## MATERIAL FOR THE TASK

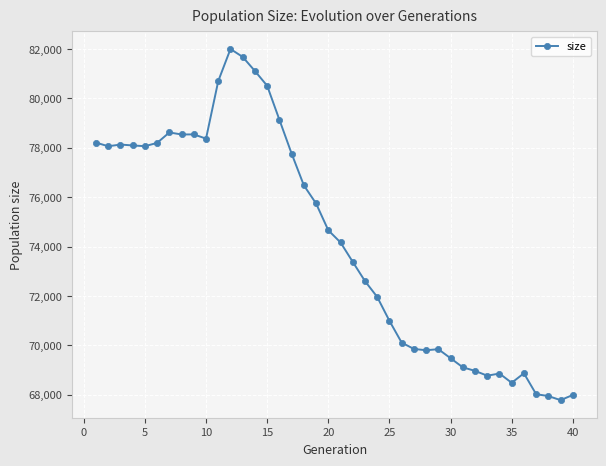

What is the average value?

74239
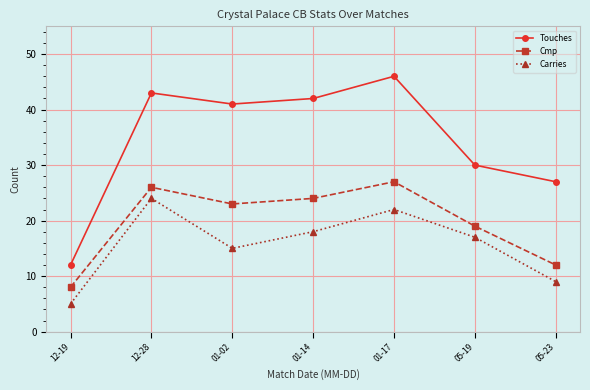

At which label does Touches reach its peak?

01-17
* * *
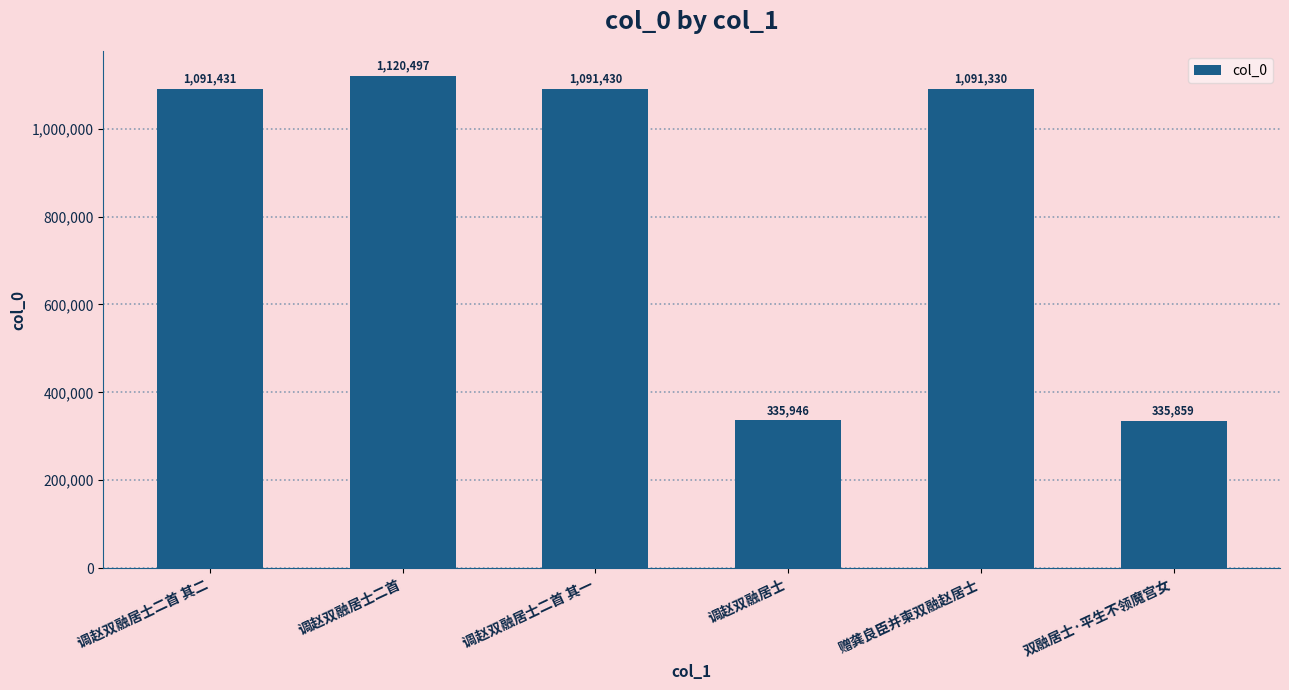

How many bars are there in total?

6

## PROBLEM TO SOLVE
Reproduce the lines from the one containing "What is the average value?" through the one containing "At which label does Touches reach its peak?", including both of those lines. Omit the pictures from your answer.

## EXERCISE SOLUTION
What is the average value?

74239

At which label does Touches reach its peak?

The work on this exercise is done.